Reading text:
╭──
Increased serum pH, TCAs are weak bases and therefore increasing serum pH will increase the proportion of non-ionised drug thus causing a greater proportion of drug to be distributed throughout the body away from the heart.
Increased serum Na also overcomes the Na receptor blockade
Alkalinisation also accelerates recovery of sodium channels by neutralizing the protonation of the drug receptor complex.


The indication for the use of bicarbonate in tricyclic overdose is the widening of the QRS interval, rather than the metabolic acidosis (which may or may not accompany TCA poisoning).

Exactly how this works is a topic of some debate. In general, the QRS prolongation in TAC overdose seems to result from voltage-gated sodium channel blockade

Some authers have been able to demonstrate that amitryptilline enjoys greater protein binding in a more alkaline environment, which decreases the fraction of free drug.

Other authors have correctly identified sodium (rather than bicarbonate) as the more important ion in sodium bicarbonate; the administration of hypertonic saline seemed to have greater antiarrhytmic effect than sodium bicarbonate!

The last part of the college answer I could find no evidence for, at least not in the way it was worded. A good paper on the molecular mechanisms of sodium channel blockade by imipramine seems to report that intracellular alkalosis seems to favour the unbinding of imipramine from the voltage-gated sodium channel, which vaguely sounds like the thing that the college said.
╰──
Extracted material:
╭──
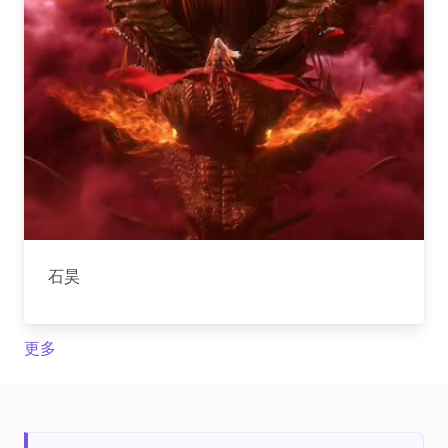
石昊
更多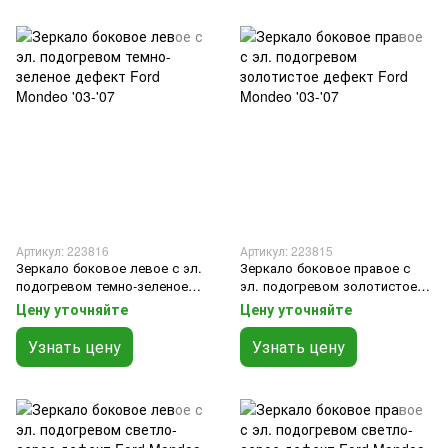
Артикул: 223816
Артикул: 223815
Зеркало боковое левое с эл.
Зеркало боковое правое с
подогревом темно-зеленое
эл. подогревом золотистое
дефект Ford Mondeo '03-'07
дефект Ford Mondeo '03-'07
Цену уточняйте
Цену уточняйте
Узнать цену
Узнать цену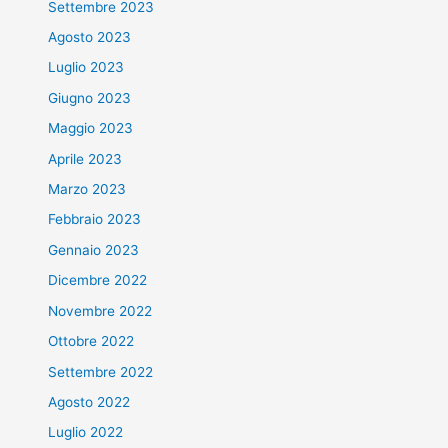
Settembre 2023
Agosto 2023
Luglio 2023
Giugno 2023
Maggio 2023
Aprile 2023
Marzo 2023
Febbraio 2023
Gennaio 2023
Dicembre 2022
Novembre 2022
Ottobre 2022
Settembre 2022
Agosto 2022
Luglio 2022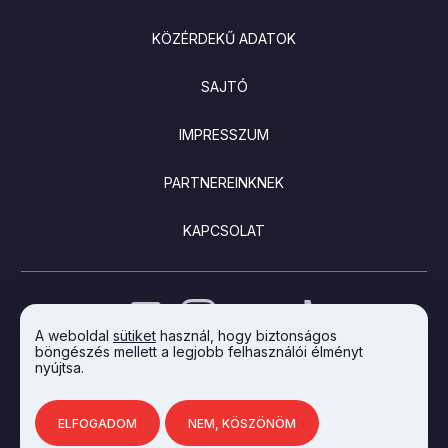
KÖZÉRDEKŰ ADATOK
SAJTÓ
IMPRESSZUM
PARTNEREINKNEK
KAPCSOLAT
A weboldal
sütiket
használ, hogy biztonságos
böngészés mellett a legjobb felhasználói élményt
nyújtsa.
AZ INTEGRAL VISION FEJLESZTETTE
ELFOGADOM
NEM, KÖSZÖNÖM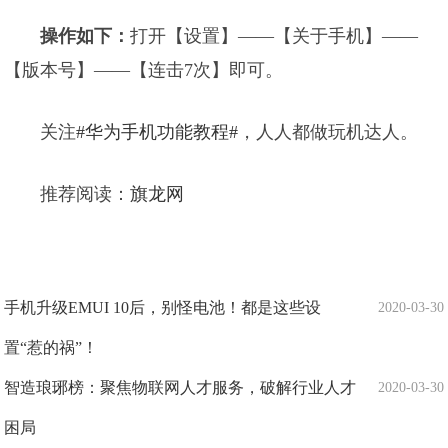
操作如下：
打开【设置】——【关于手机】——
【版本号】——【连击7次】即可。
关注
#华为手机功能教程#
，人人都做玩机达人。
推荐阅读：
旗龙网
手机升级EMUI 10后，别怪电池！都是这些设
2020-03-30
置“惹的祸”！
智造琅琊榜：聚焦物联网人才服务，破解行业人才
2020-03-30
困局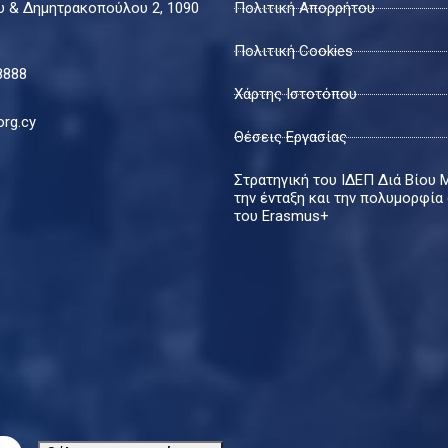
 & Δημητρακοπούλου 2, 1090
Πολιτική Απορρήτου
Πολιτική Cookies
8888
Χάρτης Ιστοτόπου
org.cy
Θέσεις Εργασίας
Στρατηγική του ΙΔΕΠ Διά Βίου 
την ένταξη και την πολυμορφία
του Erasmus+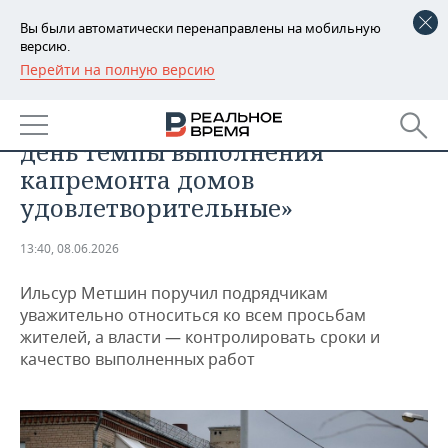
Вы были автоматически перенаправлены на мобильную
версию.
Перейти на полную версию
РЕГИОНЫ
ОБЩЕСТВО
Мэр Казани: «На сегодняшний
БАШКОРТОСТАН
НОВОСТИ
день темпы выполнения
ТАТАРСТАН
АНАЛИТИКА
капремонта домов
удовлетворительные»
УДМУРТИЯ
НОВОСТИ АНАЛИТИКИ
ЭКОНОМИКА
13:40, 08.06.2026
ДЕКЛАРАЦИИ О ДОХОДАХ
НОВОСТИ ЭКОНОМИКИ
ПРОМЫШЛЕННОСТЬ
Ильсур Метшин поручил подрядчикам
КОРОЛИ ГОСЗАКАЗА ПФО
ФИНАНСЫ
НОВОСТИ
НЕДВИЖИМОСТЬ
уважительно относиться ко всем просьбам
ПРОМЫШЛЕННОСТИ
жителей, а власти — контролировать сроки и
ВУЗЫ ТАТАРСТАНА
БАНКИ
НОВОСТИ НЕДВИЖИМОСТИ
АВТО
качество выполненных работ
АГРОПРОМ
КОМУ ПРИНАДЛЕЖАТ
БЮДЖЕТ
НОВОСТИ АВТО
БИЗНЕС
ТОРГОВЫЕ ЦЕНТРЫ
МАШИНОСТРОЕНИЕ
ТАТАРСТАНА
ИНВЕСТИЦИИ
НОВОСТИ БИЗНЕСА
ТЕХНОЛОГИИ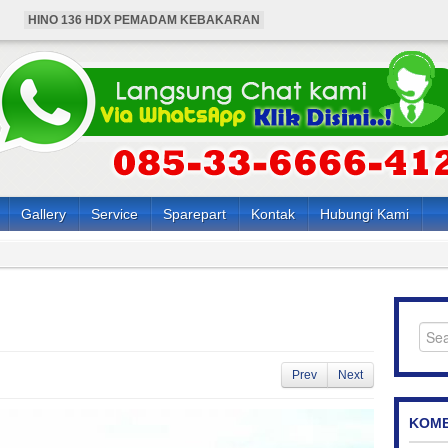
HINO 136 HDX PEMADAM KEBAKARAN
BUS HINO 4X4 ANGKUTAN KARYAWAN
HARGA MOBIL HINO PEMADAM KEBAKARAN
HARGA BUS HINO 4X4 ANGKUTAN KARYAWAN
HARGA HINO 136 HDX PEMADAM KEBAKARAN
Gallery
Service
Sparepart
Kontak
Hubungi Kami
Prev
Next
KOME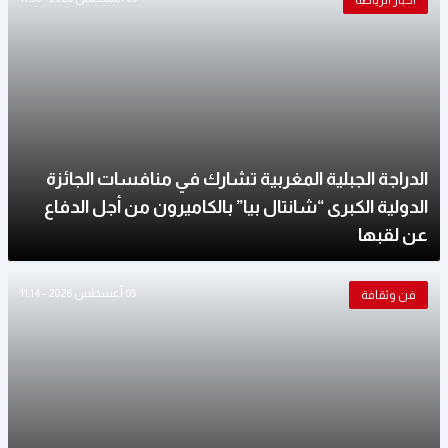
أخبار الرياضة
الدراجة الجبلية المغربية تشارك في منافسات الجائزة
الدولية الكبرى “شانتال بيا” بالكاميرون من أجل الدفاع
عن لقبها
05 أغسطس 2026 - 11:14
فن وثقافة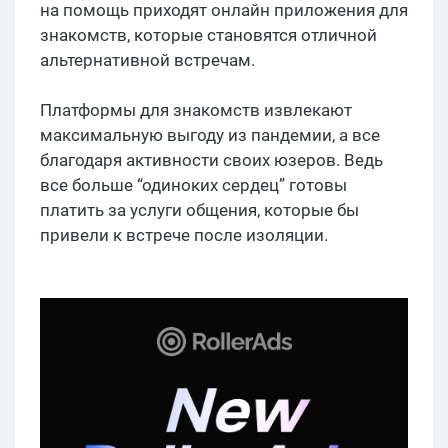
на помощь приходят онлайн приложения для
знакомств, которые становятся отличной
альтернативной встречам.
Платформы для знакомств извлекают
максимальную выгоду из пандемии, а все
благодаря активности своих юзеров. Ведь
все больше “одиноких сердец” готовы
платить за услуги общения, которые бы
привели к встрече после изоляции.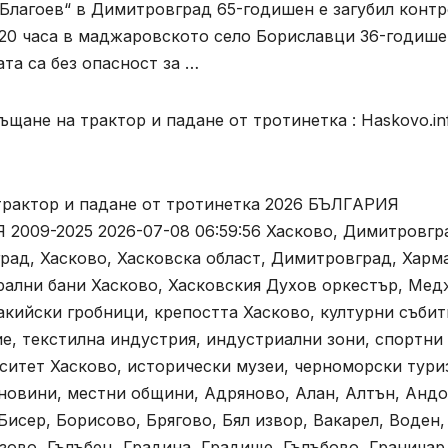
 Благоев“ в Димитровград 65-годишен е загубил контр
8:20 часа в маджаровското село Бориславци 36-годиш
та са без опасност за …
щане на трактор и падане от тротинетка : Haskovo.in
трактор и падане от тротинетка 2026 БЪЛГАРИЯ
9-2025 2026-07-08 06:59:56 Хасково, Димитровгр
рад, Хасково, Хасковска област, Димитровград, Харм
рални бани Хасково, Хасковския Духов оркестър, Ме
акийски гробници, крепостта Хасково, културни събит
е, текстилна индустрия, индустриални зони, спортни
ситет Хасково, исторически музеи, черноморски тури
новини, местни общини, Адряново, Алан, Алтън, Андо
исер, Борисово, Брягово, Бял извор, Вакарел, Воден,
ово, Гълъбец, Градина, Градище, Гълъбово, Граничар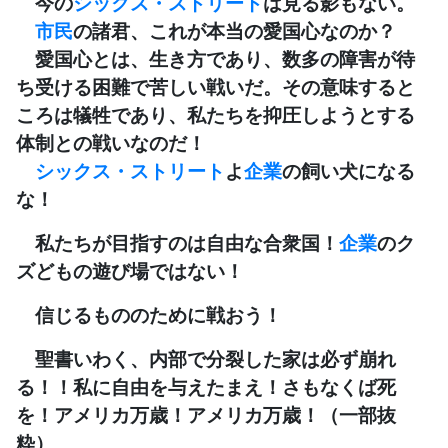
今の
シックス・ストリート
は見る影もない。
市民
の諸君、これが本当の愛国心なのか？
愛国心とは、生き方であり、数多の障害が待
ち受ける困難で苦しい戦いだ。その意味すると
ころは犠牲であり、私たちを抑圧しようとする
体制との戦いなのだ！
シックス・ストリート
よ
企業
の飼い犬になる
な！
私たちが目指すのは自由な合衆国！
企業
のク
ズどもの遊び場ではない！
信じるもののために戦おう！
聖書いわく、内部で分裂した家は必ず崩れ
る！！私に自由を与えたまえ！さもなくば死
を！アメリカ万歳！アメリカ万歳！（一部抜
粋）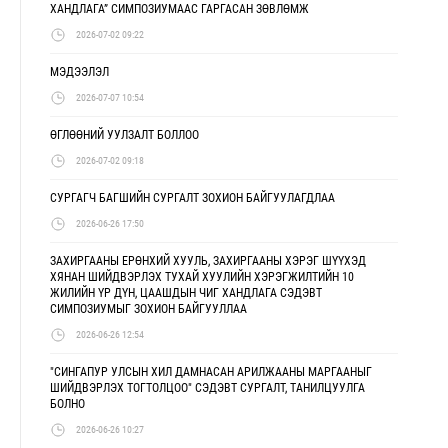
ХАНДЛАГА” СИМПОЗИУМААС ГАРГАСАН ЗӨВЛӨМЖ
2026-07-02 09:22
МЭДЭЭЛЭЛ
2026-07-07 10:54
ӨГЛӨӨНИЙ УУЛЗАЛТ БОЛЛОО
2026-07-02 09:18
СУРГАГЧ БАГШИЙН СУРГАЛТ ЗОХИОН БАЙГУУЛАГДЛАА
2026-06-26 17:50
ЗАХИРГААНЫ ЕРӨНХИЙ ХУУЛЬ, ЗАХИРГААНЫ ХЭРЭГ ШҮҮХЭД
ХЯНАН ШИЙДВЭРЛЭХ ТУХАЙ ХУУЛИЙН ХЭРЭГЖИЛТИЙН 10
ЖИЛИЙН ҮР ДҮН, ЦААШДЫН ЧИГ ХАНДЛАГА СЭДЭВТ
СИМПОЗИУМЫГ ЗОХИОН БАЙГУУЛЛАА
2026-06-26 12:54
"СИНГАПУР УЛСЫН ХИЛ ДАМНАСАН АРИЛЖААНЫ МАРГААНЫГ
ШИЙДВЭРЛЭХ ТОГТОЛЦОО" СЭДЭВТ СУРГАЛТ, ТАНИЛЦУУЛГА
БОЛНО
2026-06-26 10:27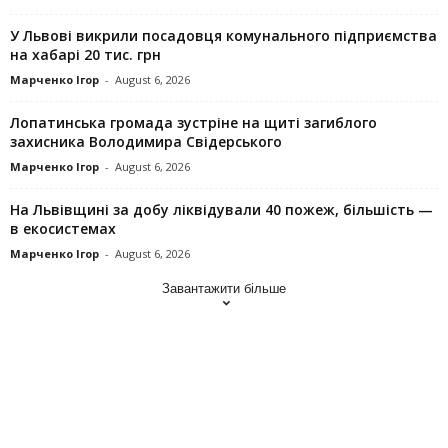
У Львові викрили посадовця комунального підприємства
на хабарі 20 тис. грн
Марченко Ігор
-
August 6, 2026
Лопатинська громада зустріне на щиті загиблого
захисника Володимира Свідерського
Марченко Ігор
-
August 6, 2026
На Львівщині за добу ліквідували 40 пожеж, більшість —
в екосистемах
Марченко Ігор
-
August 6, 2026
Завантажити більше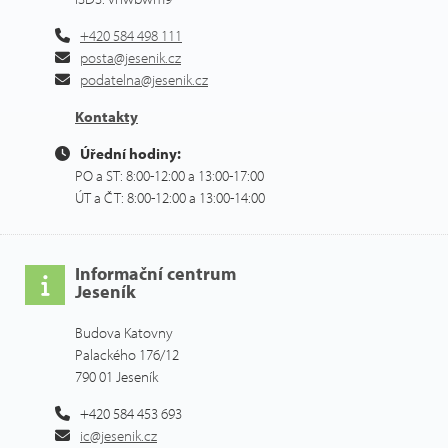
+420 584 498 111
posta@jesenik.cz
podatelna@jesenik.cz
Kontakty
Úřední hodiny:
PO a ST: 8:00-12:00 a 13:00-17:00
ÚT a ČT: 8:00-12:00 a 13:00-14:00
Informační centrum
Jeseník
Budova Katovny
Palackého 176/12
790 01 Jeseník
+420 584 453 693
ic@jesenik.cz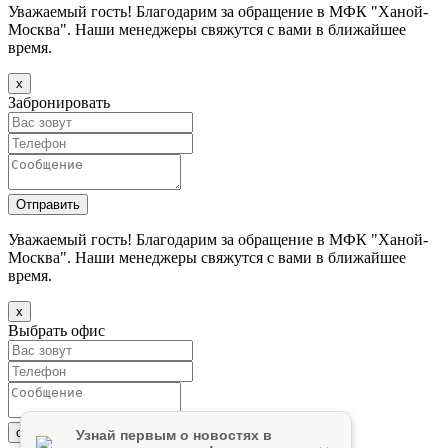
Уважаемый гость! Благодарим за обращение в МФК "Ханой-
Москва". Наши менеджеры свяжутся с вами в ближайшее
время.
х
Забронировать
Уважаемый гость! Благодарим за обращение в МФК "Ханой-
Москва". Наши менеджеры свяжутся с вами в ближайшее
время.
х
Выбрать офис
Узнай первым о новостях в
╰──
Task instructions:
A. According to the text on bicarbonate in tricyclic overdose, what is the indication for giving bicarbonate?
B. Continue the text on bicarbonate in tricyclic overdose, starting after its final sentence.

Results of the exercise:
A. Widening of the QRS interval, rather than the metabolic acidosis.

B.
In summary, bicarbonate in TCA overdose works in the following ways:

  • Increased protein binding of TCAs in an alkaline bloodstream, thus decreasing the biologically active free fraction.
  • Increased availability of sodium in sodium bicarbonate, as a substrate for the voltage-gated channels.
  • Decreased binding of TCAs to the voltage gated sodium channel
  • Correction of metabolic acidosis
  • Volume expansion because of the dilutional effect on TCA concentration
  • Cellular membrane hypopolarisation results from bicarbonate-induced intracellualr shift of potassium. 


Hoffman, J. R., and C. R. McElroy. "Bicarbonate therapy for dysrhythmia and hypotension in tricyclic antidepressant overdose." Western Journal of Medicine134.1 (1981): 60.


Kerr, G. W., A. C. McGuffie, and S. Wilkie. "Tricyclic antidepressant overdose: a review." Emergency Medicine Journal 18.4 (2001): 236-241.


Brown, T. C., et al. "The use of sodium bicarbonate in the treatment of tricyclic antidepressant-induced arrhythmias." Anaesthesia and intensive care 1.3 (1973): 203-210.


McCabe, James L., et al. "Experimental tricyclic antidepressant toxicity: a randomized, controlled comparison of hypertonic saline solution, sodium bicarbonate, and hyperventilation." Annals of emergency medicine 32.3 (1998): 329-333.


Bou-Abboud, Elias, and Stanley Nattel. "Molecular mechanisms of the reversal of imipramine-induced sodium channel blockade by alkalinization in human cardiac myocytes." Cardiovascular research 38.2 (1998): 395-404.